*SOURCE RECORDS*:

------------------------------------

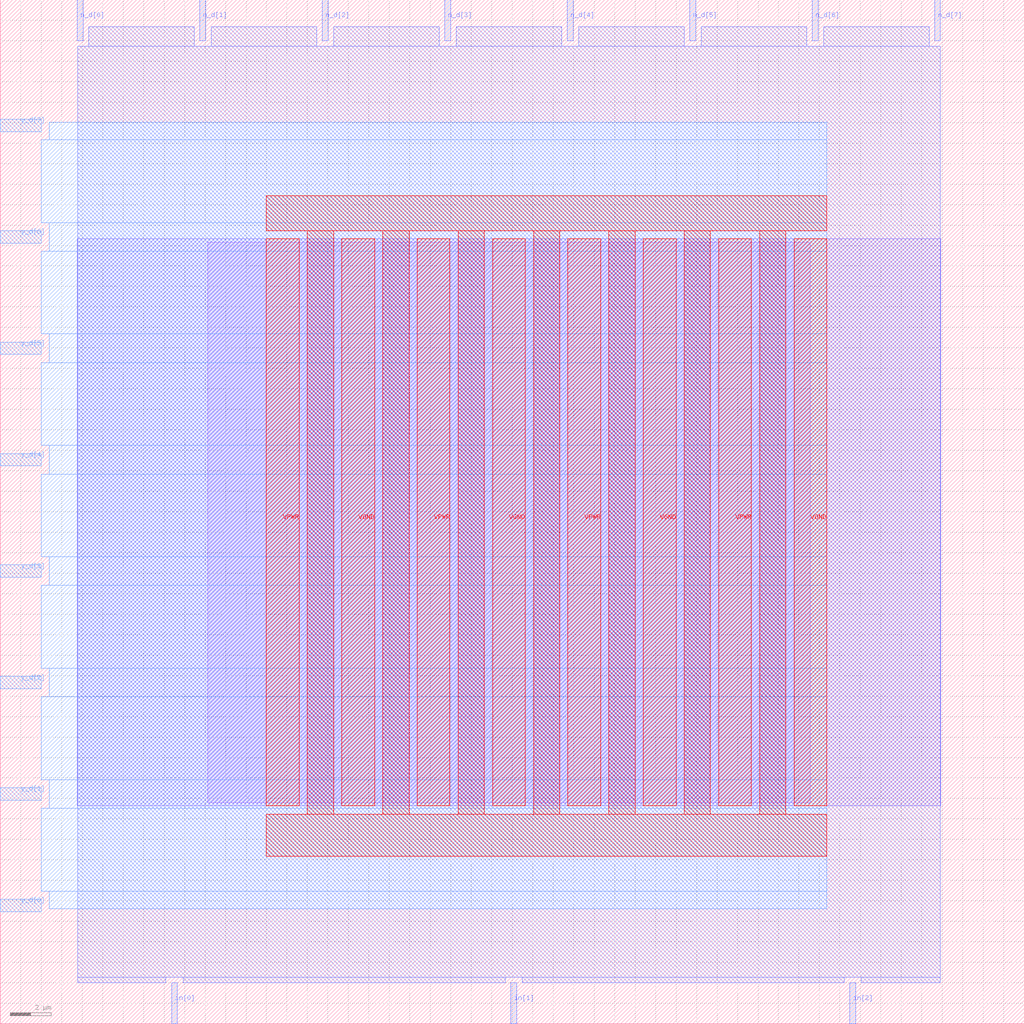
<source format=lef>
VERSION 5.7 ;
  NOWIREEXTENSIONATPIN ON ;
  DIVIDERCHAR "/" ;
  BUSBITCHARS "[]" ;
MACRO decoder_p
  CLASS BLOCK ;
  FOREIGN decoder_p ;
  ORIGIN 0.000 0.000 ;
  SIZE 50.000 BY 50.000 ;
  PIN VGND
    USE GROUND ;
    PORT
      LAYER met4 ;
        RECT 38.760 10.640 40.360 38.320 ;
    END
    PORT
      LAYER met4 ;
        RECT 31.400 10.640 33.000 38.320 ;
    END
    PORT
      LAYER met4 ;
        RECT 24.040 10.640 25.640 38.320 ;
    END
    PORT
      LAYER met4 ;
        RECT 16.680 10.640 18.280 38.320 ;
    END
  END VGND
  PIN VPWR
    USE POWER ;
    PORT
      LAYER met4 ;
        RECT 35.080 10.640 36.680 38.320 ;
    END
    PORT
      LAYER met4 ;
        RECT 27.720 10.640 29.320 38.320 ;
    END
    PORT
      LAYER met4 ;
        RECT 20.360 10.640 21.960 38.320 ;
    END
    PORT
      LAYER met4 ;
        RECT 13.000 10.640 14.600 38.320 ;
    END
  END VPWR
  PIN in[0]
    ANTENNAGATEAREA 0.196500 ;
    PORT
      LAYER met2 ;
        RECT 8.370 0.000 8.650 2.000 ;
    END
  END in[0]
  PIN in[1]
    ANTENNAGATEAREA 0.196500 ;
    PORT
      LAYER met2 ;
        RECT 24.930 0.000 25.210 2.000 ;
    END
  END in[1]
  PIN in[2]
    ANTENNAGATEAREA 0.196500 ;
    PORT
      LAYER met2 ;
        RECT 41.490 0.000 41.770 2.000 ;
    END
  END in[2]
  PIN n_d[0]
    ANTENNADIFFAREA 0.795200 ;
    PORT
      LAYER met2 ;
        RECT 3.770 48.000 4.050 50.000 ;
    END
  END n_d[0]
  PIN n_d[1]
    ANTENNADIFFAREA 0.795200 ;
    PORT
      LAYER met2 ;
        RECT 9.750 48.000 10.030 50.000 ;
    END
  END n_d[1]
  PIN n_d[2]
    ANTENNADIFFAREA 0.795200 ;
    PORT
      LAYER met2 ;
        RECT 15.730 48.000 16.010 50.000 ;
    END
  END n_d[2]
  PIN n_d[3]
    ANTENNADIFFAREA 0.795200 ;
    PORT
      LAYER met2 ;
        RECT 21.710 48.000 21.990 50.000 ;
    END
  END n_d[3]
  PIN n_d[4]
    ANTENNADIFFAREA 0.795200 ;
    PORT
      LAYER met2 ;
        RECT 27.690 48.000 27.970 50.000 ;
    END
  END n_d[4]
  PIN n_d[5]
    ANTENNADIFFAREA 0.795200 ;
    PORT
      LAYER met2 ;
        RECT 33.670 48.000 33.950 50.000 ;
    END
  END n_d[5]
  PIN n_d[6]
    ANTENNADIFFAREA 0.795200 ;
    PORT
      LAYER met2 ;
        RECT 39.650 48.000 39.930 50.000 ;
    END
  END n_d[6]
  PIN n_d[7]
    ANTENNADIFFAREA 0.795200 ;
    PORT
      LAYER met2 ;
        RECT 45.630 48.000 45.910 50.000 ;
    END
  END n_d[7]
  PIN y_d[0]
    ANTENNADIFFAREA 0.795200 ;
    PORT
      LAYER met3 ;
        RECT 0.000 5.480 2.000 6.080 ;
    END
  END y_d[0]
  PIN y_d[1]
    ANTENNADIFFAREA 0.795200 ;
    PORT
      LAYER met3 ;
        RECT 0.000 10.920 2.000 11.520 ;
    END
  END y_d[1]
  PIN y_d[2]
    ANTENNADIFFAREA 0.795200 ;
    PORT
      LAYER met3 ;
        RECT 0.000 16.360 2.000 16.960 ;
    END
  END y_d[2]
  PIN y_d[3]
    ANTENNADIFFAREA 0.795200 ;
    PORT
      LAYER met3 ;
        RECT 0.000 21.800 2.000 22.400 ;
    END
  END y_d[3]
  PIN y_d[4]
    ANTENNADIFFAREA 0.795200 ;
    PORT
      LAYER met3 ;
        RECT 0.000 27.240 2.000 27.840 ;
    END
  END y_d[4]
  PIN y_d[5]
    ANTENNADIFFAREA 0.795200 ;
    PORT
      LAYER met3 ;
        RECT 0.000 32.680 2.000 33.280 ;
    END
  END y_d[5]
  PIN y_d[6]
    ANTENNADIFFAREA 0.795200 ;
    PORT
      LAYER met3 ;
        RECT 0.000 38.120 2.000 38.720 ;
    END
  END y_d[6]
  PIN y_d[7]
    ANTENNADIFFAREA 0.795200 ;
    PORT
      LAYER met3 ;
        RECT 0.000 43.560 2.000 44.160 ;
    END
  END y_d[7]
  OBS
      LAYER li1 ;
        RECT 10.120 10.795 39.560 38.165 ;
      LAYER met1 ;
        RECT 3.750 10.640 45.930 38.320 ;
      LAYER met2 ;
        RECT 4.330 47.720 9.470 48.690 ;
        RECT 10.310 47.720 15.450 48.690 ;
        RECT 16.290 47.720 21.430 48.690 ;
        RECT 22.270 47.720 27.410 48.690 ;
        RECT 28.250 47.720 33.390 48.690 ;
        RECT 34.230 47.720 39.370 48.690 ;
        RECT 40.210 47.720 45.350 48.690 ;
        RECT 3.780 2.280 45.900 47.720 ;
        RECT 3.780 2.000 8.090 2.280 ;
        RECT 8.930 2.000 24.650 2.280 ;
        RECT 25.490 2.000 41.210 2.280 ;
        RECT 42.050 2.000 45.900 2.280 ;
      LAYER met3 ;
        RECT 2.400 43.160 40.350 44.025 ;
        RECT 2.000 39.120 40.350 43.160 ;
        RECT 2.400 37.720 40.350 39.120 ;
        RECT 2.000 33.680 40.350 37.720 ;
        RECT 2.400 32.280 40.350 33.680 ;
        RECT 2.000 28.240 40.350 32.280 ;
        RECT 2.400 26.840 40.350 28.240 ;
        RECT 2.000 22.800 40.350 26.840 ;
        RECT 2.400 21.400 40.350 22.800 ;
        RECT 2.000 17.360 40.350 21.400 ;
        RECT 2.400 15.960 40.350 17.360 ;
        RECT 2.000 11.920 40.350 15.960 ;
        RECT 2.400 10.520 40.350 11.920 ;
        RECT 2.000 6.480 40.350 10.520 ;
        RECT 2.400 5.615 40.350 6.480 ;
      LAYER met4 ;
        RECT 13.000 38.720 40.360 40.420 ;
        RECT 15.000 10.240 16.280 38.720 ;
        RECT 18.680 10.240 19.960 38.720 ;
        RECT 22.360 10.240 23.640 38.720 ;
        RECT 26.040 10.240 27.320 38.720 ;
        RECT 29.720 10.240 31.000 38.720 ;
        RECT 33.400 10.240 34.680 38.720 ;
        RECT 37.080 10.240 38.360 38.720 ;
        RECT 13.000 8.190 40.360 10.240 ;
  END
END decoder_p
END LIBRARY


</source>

------------------------------------

Only the line that contains "RECT 26.040 10.240 27.320 38.720 ;" and the lines after it, through the end of the data above, are to be repeated exactly.

        RECT 26.040 10.240 27.320 38.720 ;
        RECT 29.720 10.240 31.000 38.720 ;
        RECT 33.400 10.240 34.680 38.720 ;
        RECT 37.080 10.240 38.360 38.720 ;
        RECT 13.000 8.190 40.360 10.240 ;
  END
END decoder_p
END LIBRARY


</source>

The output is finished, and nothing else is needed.